En effet, Milei a déjà renoncé, dans les dernières semaines de la campagne, à ses idées les plus impopulaires afin de se faire élire. Il a promis dans sa dernière vidéo de campagne de ne pas privatiser l’éducation ou la santé, de ne pas abandonner le contrôle des armes à feu et de ne pas autoriser la vente d’organes humains. Soucieux de la passion nationale, il s’est également engagé à ne pas privatiser le football.

Dans son discours de victoire dimanche soir, Milei est revenu en promettant un « changement radical, sans progressivité », bien qu’il ait modéré certains de ses propos pour parler de « résoudre les problèmes » de la banque centrale, plutôt que de la brûler.

« Milei a une grande responsabilité et nous devrons voir lequel de ses deux côtés nous prendrons », déclare Carlos Malamud, chercheur en chef à l’Institut Royal Elcano de Madrid. « Celui qu’il a épousé tout au long de sa carrière politique ou celui qui a été capable de négocier avant le second tour de l’élection. . . Il devra conclure des pactes avec Macri et d’autres.

Les présidents latino-américains qui ne disposent pas de majorité au Congrès s’en sortent souvent mal, même dans des circonstances économiques bien meilleures que celles auxquelles Milei est confronté. Beaucoup n’ont pas réussi à terminer leur mandat. La personnalité excentrique et parfois irascible de Milei pourrait constituer un obstacle supplémentaire aux semaines de patientes négociations qui s’annoncent pour construire une majorité législative.

Le plus grand défi est de loin l’économie. Les électeurs ont été séduits par les promesses de l’économiste de l’émission télévisée de tuer l’inflation et de mettre fin aux privilèges de la classe politique. Il reste à voir dans quelle mesure ils seront enthousiastes à l’égard des suppressions d’emplois dans le secteur public ou des réductions des généreuses subventions énergétiques et des programmes sociaux nécessaires à l’équilibre budgétaire.

Malgré le programme apparemment favorable au marché de Milei consistant à réduire les dépenses de 15 pour cent du produit intérieur brut, les investisseurs sont inquiets des risques pour la gouvernabilité, en particulier dans un pays où l’Argentine a un passé de mouvements ouvriers et de protestations sociales forts.

Milei sait qu’il n’a probablement qu’une seule chance de redresser l’économie. Si ses plans échouaient, la formidable machine politique péroniste attendrait en coulisses pour capitaliser rapidement sur son malheur.

Sergio Massa, ministre péroniste de l’Economie et candidat défait à la présidentielle, devrait se retirer précipitamment après sa défaite électorale. Des informations circulaient déjà dimanche soir à Buenos Aires selon lesquelles Massa prendrait un « congé », plutôt que de rester pour gérer ce qui pourrait être une transition compliquée vers le nouveau gouvernement le 10 décembre.

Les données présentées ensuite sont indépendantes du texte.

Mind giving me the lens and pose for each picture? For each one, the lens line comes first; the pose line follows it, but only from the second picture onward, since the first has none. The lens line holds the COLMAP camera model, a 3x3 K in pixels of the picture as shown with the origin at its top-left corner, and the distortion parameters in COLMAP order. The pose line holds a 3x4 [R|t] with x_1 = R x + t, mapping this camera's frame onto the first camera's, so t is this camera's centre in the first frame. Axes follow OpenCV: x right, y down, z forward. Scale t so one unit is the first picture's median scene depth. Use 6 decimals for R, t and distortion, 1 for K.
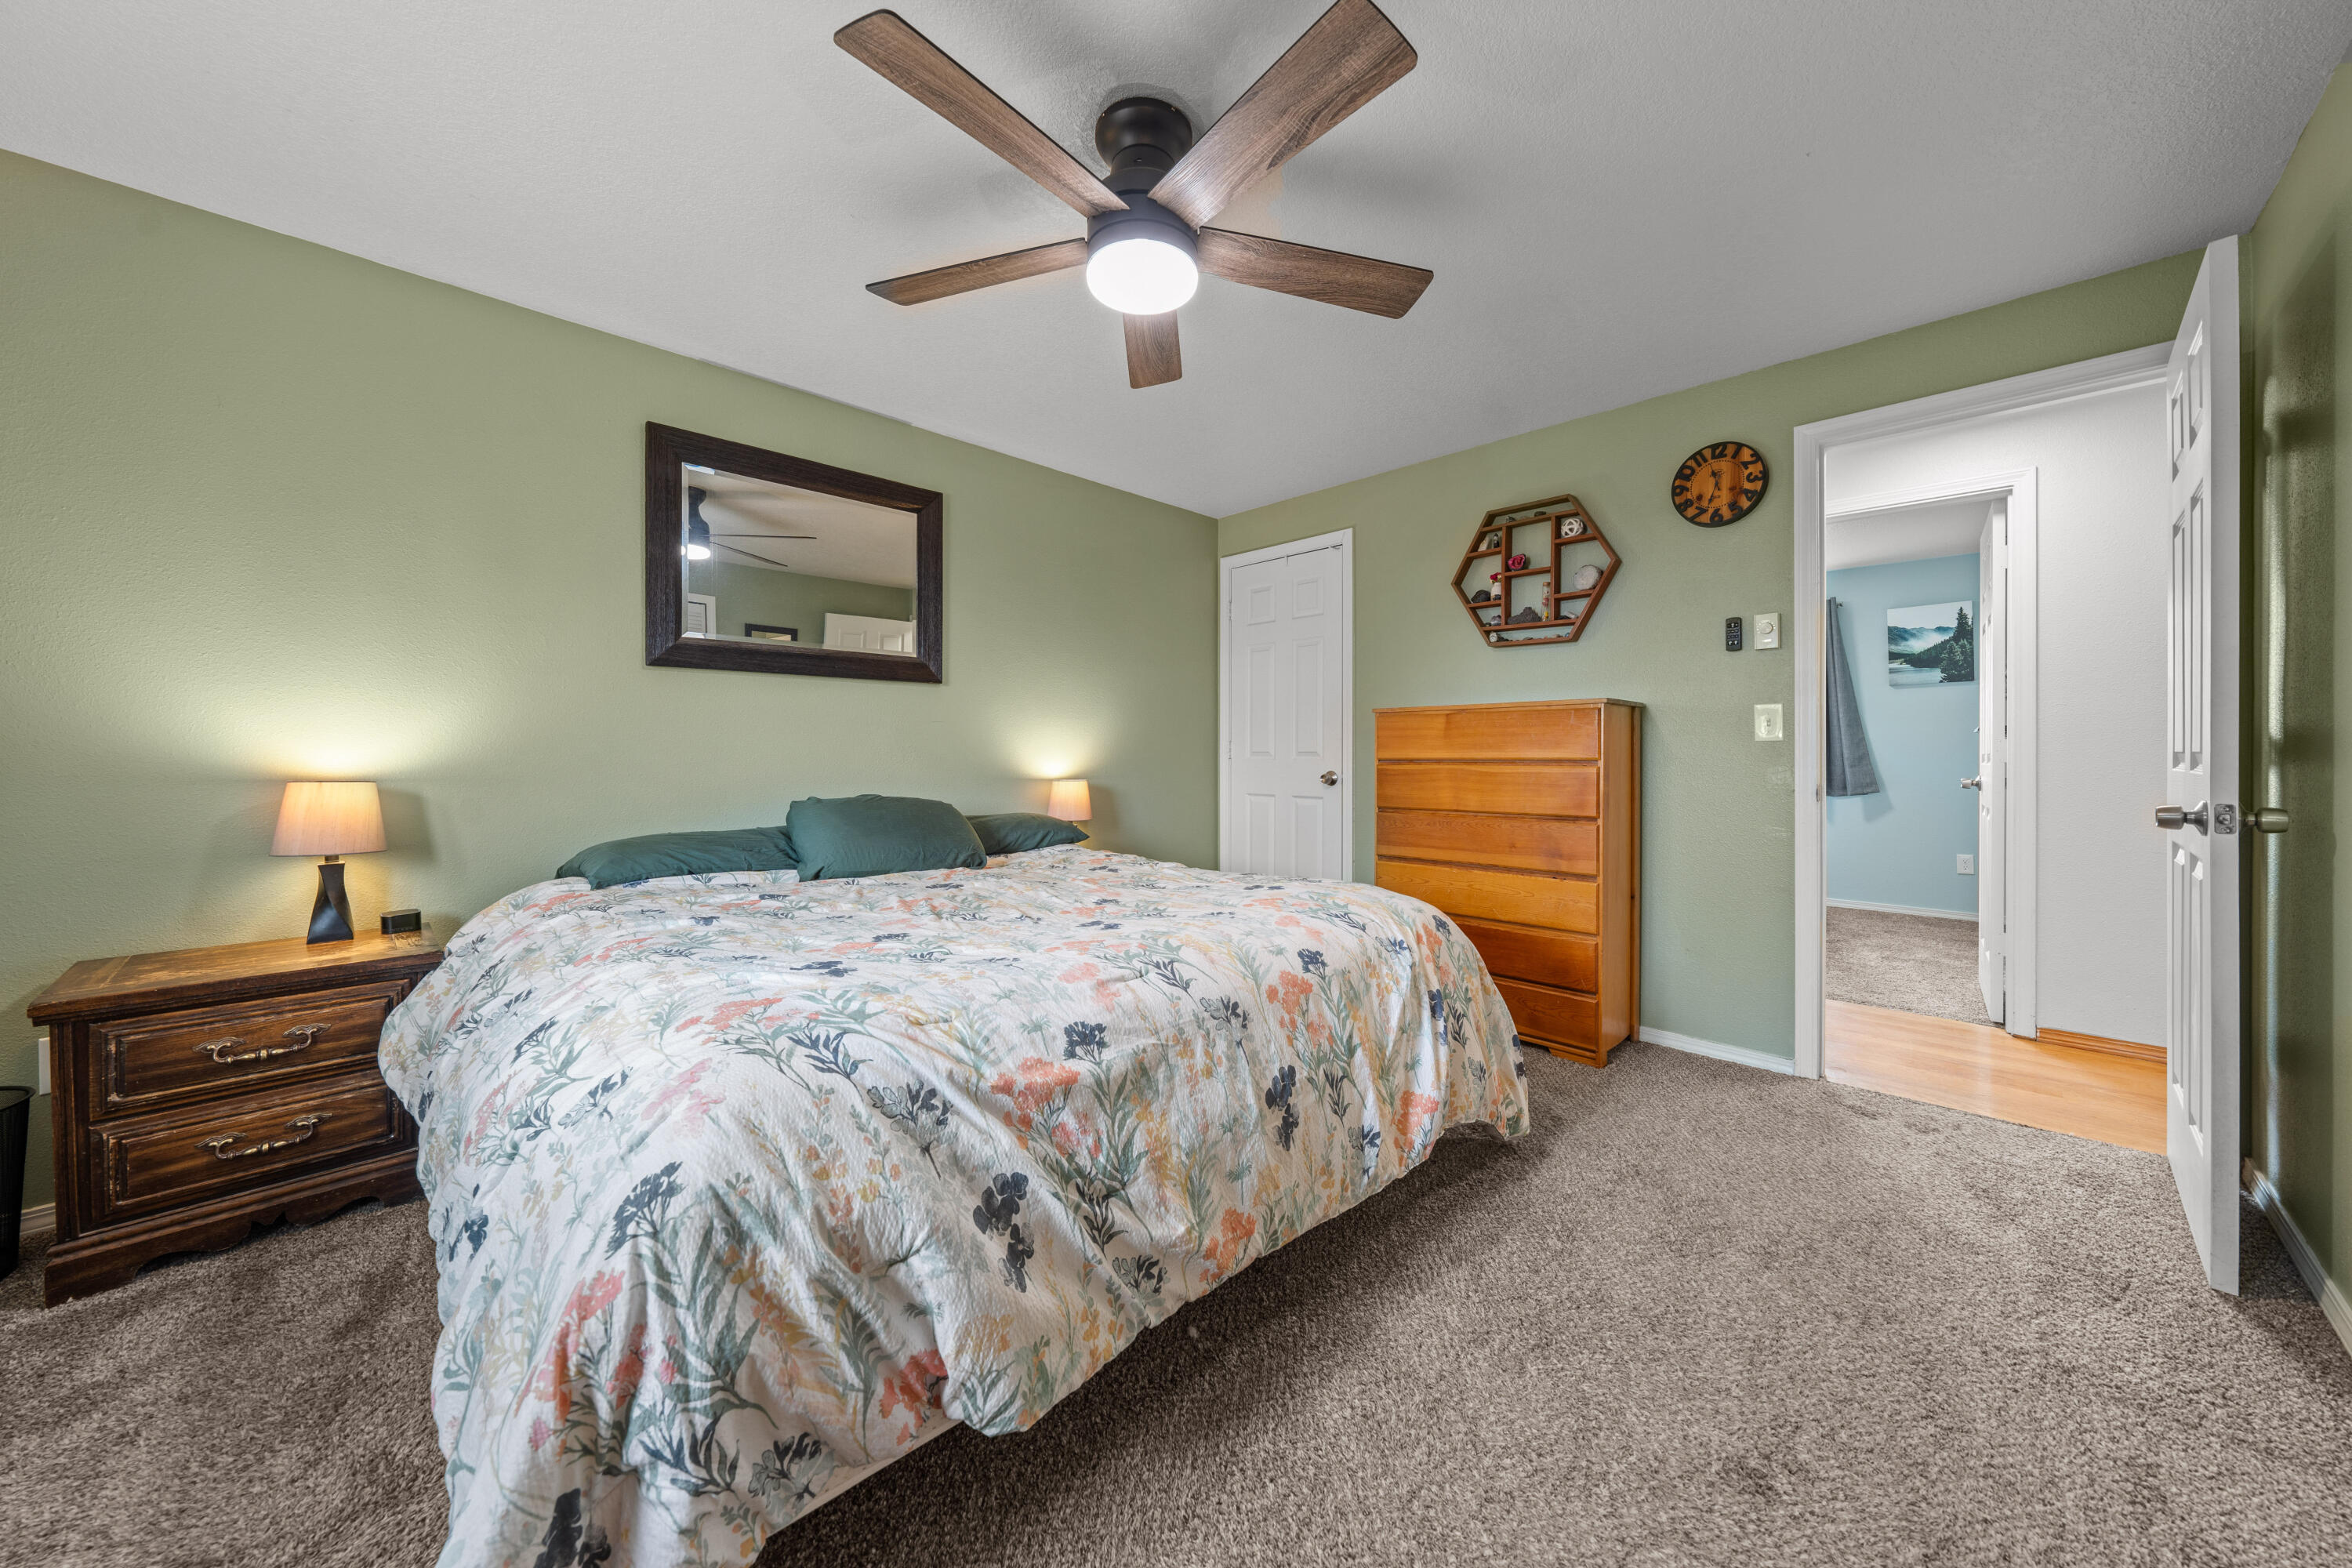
lens RADIAL K [[770.0, 0, 1176.0], [0, 770.0, 784.0], [0, 0, 1]] dist [-0.000203, -0.000019]
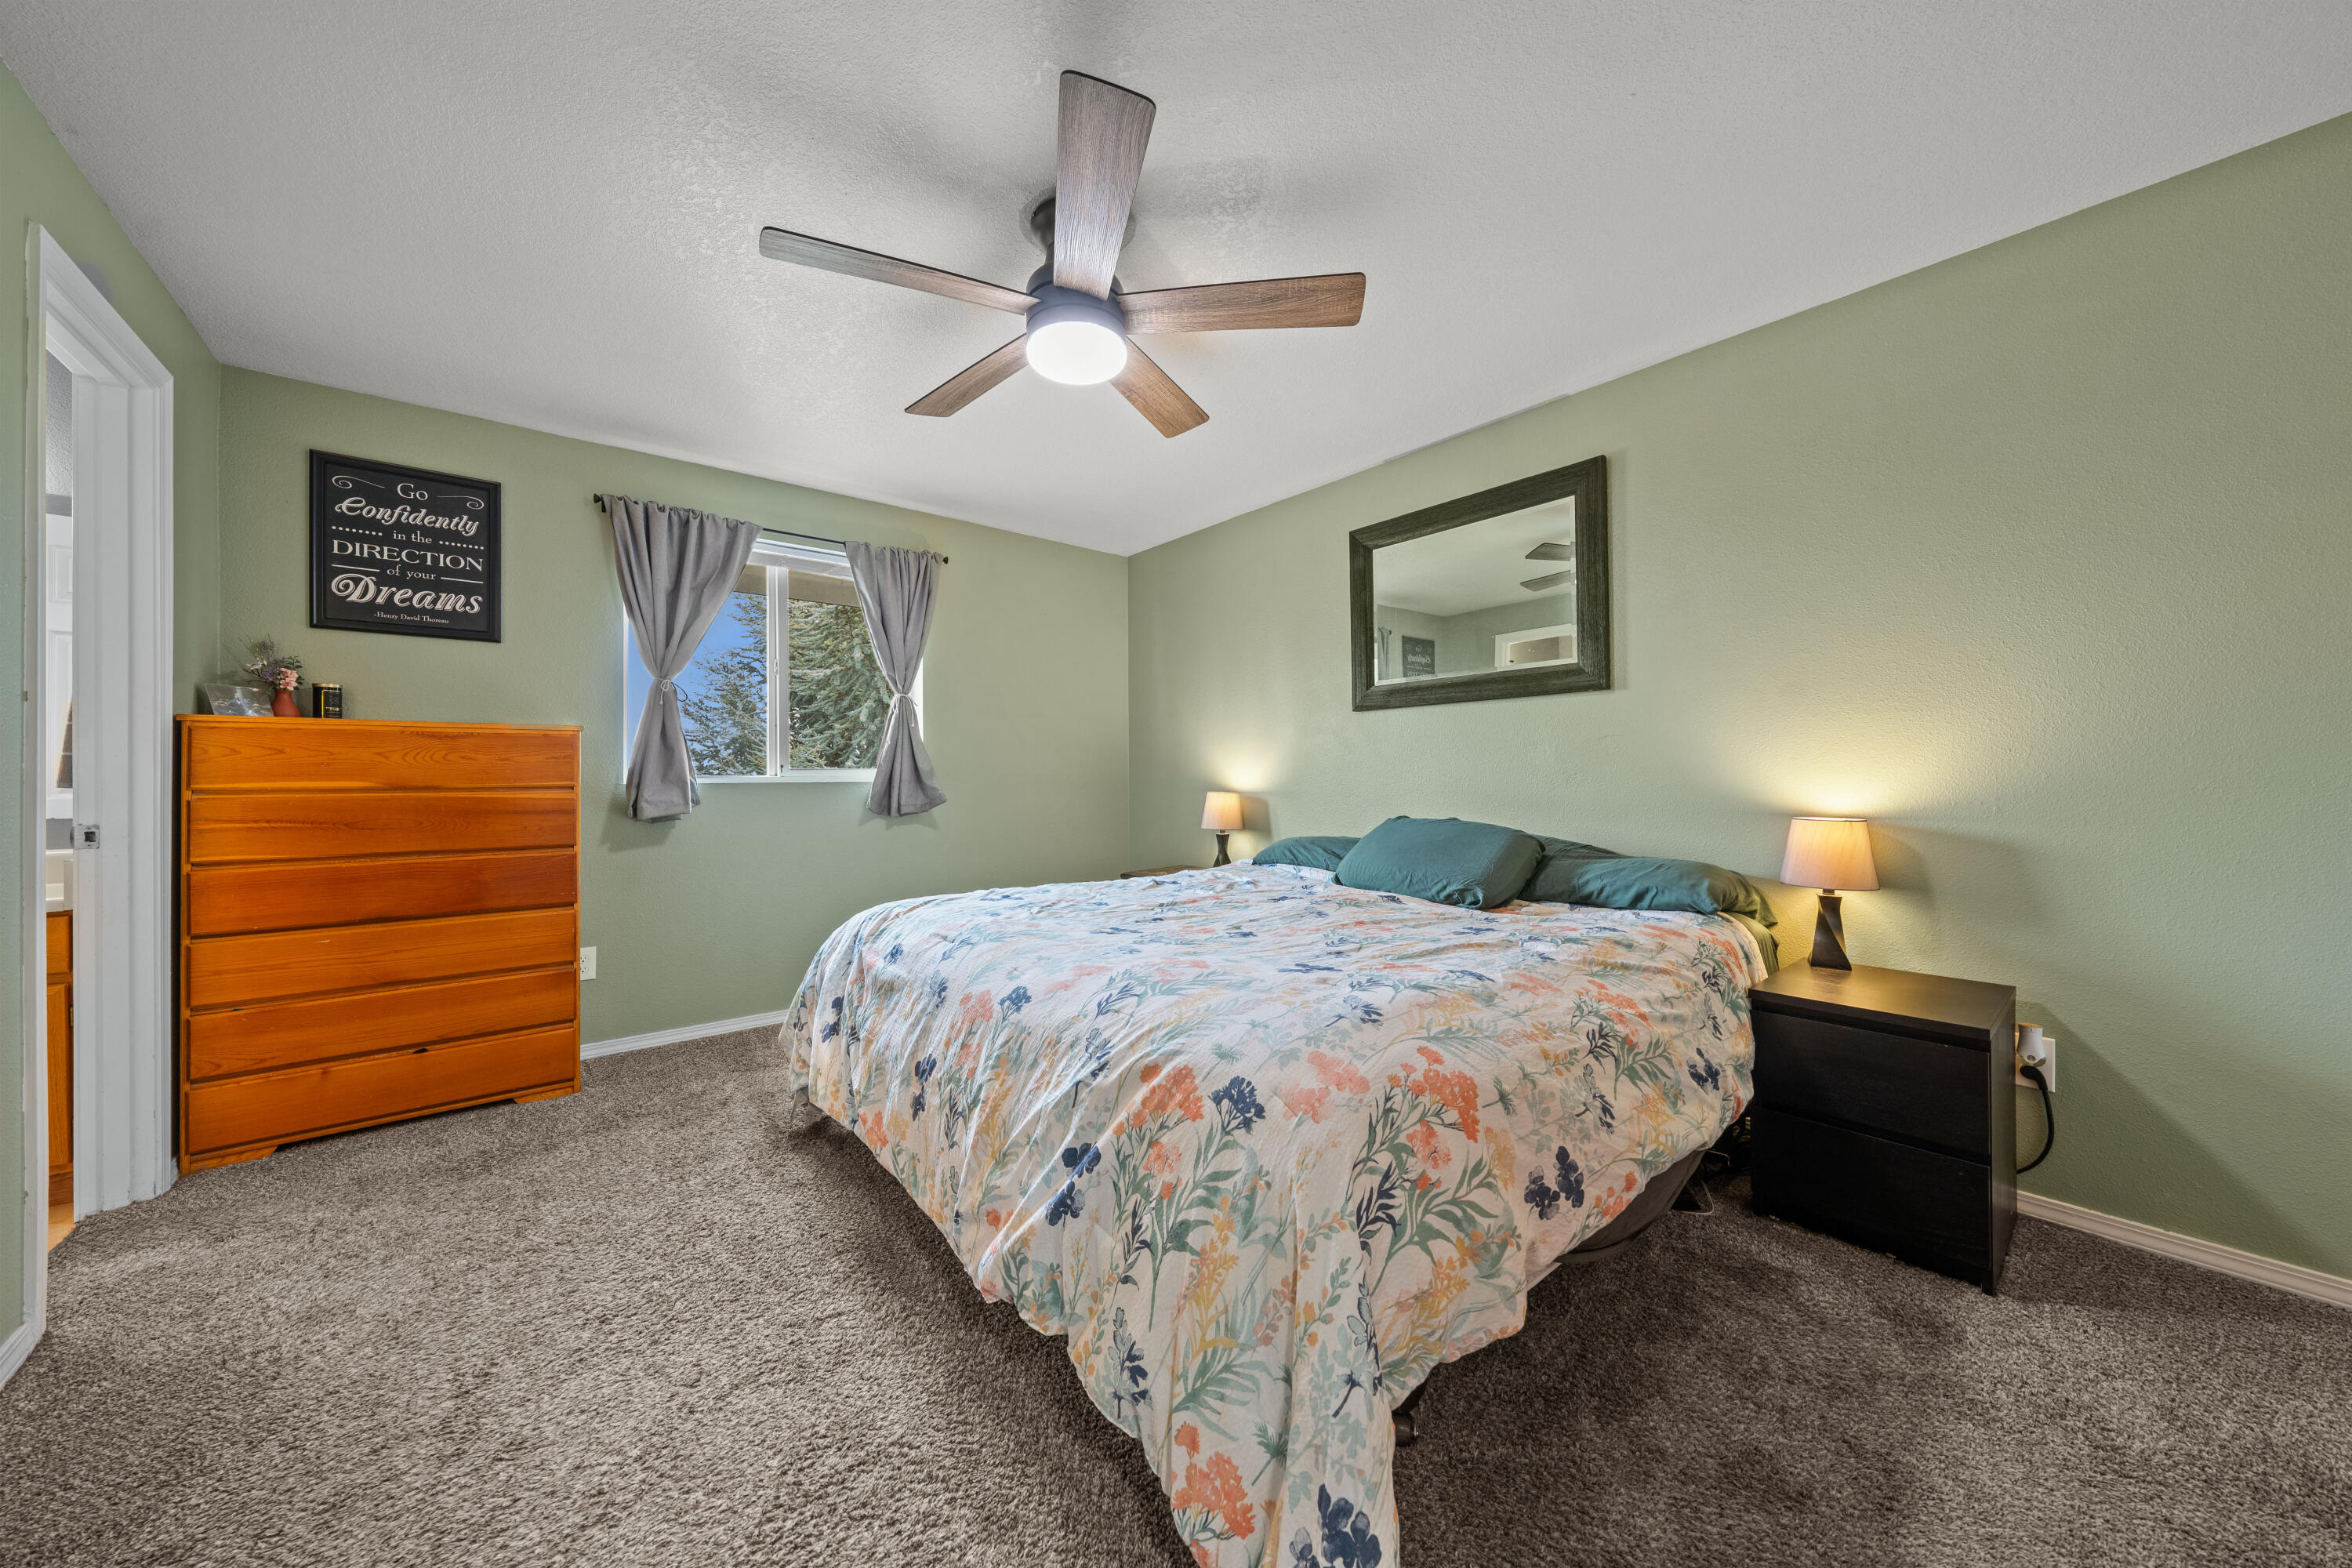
lens RADIAL K [[808.0, 0, 1173.4], [0, 808.0, 774.9], [0, 0, 1]] dist [-0.003243, -0.000116]
pose [[-0.067025, -0.021287, -0.997524, 0.572280], [-0.049458, 0.998614, -0.017987, -0.006902], [0.996525, 0.048130, -0.067985, 0.646951]]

Milei s’est fixé la barre haute dès le départ. « Ce que nous allons faire, c’est mettre fin à l’inflation pour toujours », a-t-il promis dans son dernier message de campagne.

Le défi immédiat est plus prosaïque : empêcher un glissement vers l’hyperinflation. Un réseau complexe de contrôles des prix et de subventions concocté par Massa pour contenir l’inflation expire avec les élections, une forte dévaluation est inévitable et les péronistes en place ont peu d’incitations pour garantir la stabilité avant l’investiture du nouveau président.

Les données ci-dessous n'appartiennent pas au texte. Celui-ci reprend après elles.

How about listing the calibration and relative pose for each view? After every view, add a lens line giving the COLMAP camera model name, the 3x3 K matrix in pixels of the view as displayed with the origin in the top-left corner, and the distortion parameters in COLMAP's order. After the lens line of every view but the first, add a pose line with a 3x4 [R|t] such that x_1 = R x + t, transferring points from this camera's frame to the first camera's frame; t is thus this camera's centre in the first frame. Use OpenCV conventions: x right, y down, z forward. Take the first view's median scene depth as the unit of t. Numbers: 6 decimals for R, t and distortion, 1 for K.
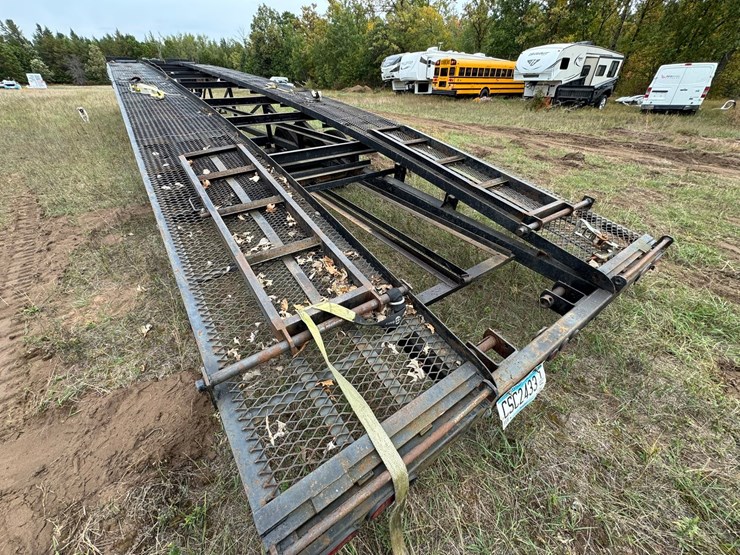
lens RADIAL K [[294.0, 0, 367.3], [0, 294.0, 277.1], [0, 0, 1]] dist [-0.001668, -0.000307]
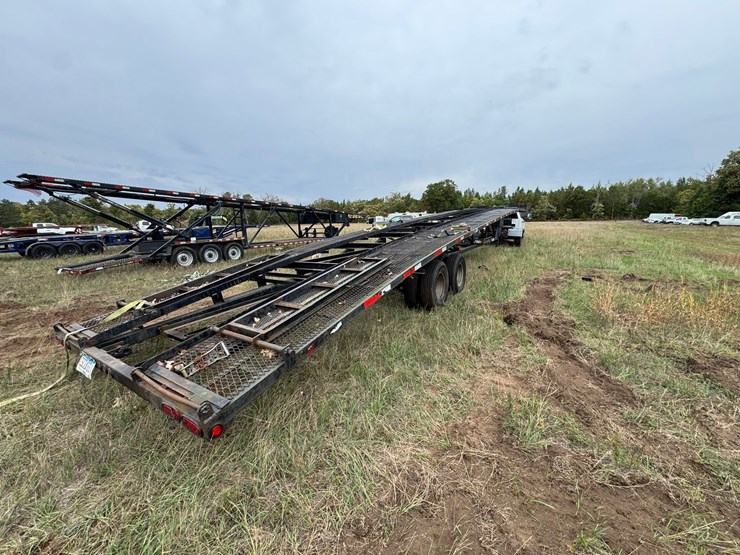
lens RADIAL K [[294.0, 0, 367.9], [0, 294.0, 277.8], [0, 0, 1]] dist [-0.001668, -0.000307]
pose [[0.375032, 0.169332, -0.911415, 0.153623], [-0.502778, 0.863163, -0.046517, -0.050952], [0.778823, 0.475684, 0.408850, 0.073635]]
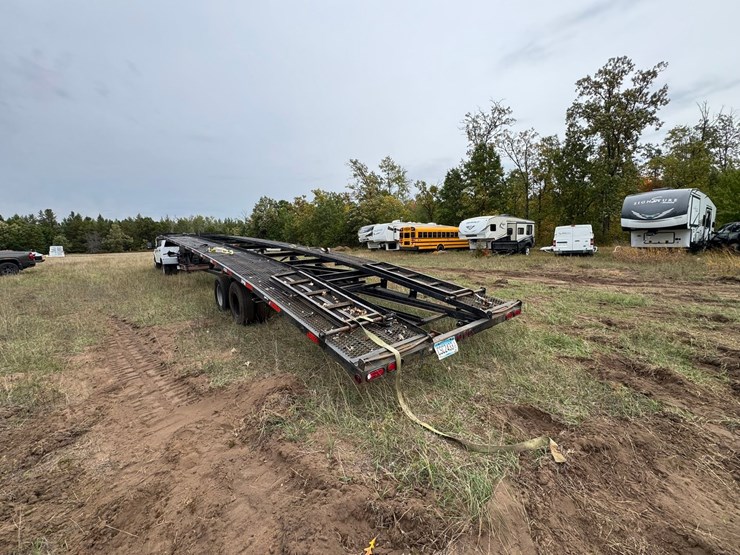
lens RADIAL K [[294.0, 0, 367.4], [0, 294.0, 278.2], [0, 0, 1]] dist [-0.001668, -0.000307]
pose [[0.996763, -0.038480, 0.070591, -0.013177], [0.066239, 0.890665, -0.449810, 0.048013], [-0.045565, 0.453029, 0.890330, -0.069646]]
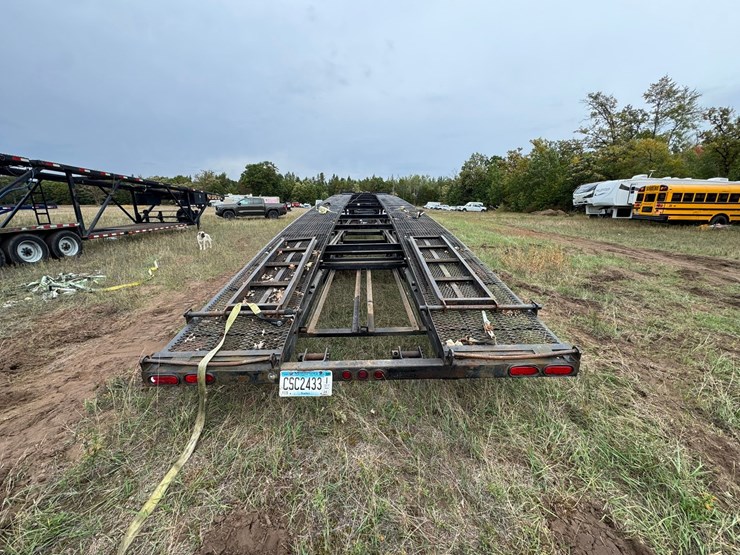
lens RADIAL K [[294.0, 0, 368.7], [0, 294.0, 275.9], [0, 0, 1]] dist [-0.001668, -0.000307]
pose [[0.824331, 0.137993, -0.549032, 0.080749], [-0.318932, 0.914481, -0.249010, 0.008527], [0.467718, 0.380371, 0.797846, -0.013338]]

Même si Milei franchit cet obstacle, il y en aura bien d’autres à venir. La dette de 44 milliards de dollars de l’Argentine auprès du FMI doit être renégociée et son accord de 2020 avec les créanciers privés semble également insoutenable. Massa léguera une énorme dette intérieure, dont une grande partie rapportera des taux d’intérêt à trois chiffres.

« N’ayez pas peur », a exhorté Milei aux électeurs dans sa dernière vidéo de campagne. Les Argentins ont décidé de faire un saut audacieux vers l’inconnu. On leur pardonnera peut-être de ressentir plus qu’un peu d’appréhension quant à la suite des événements.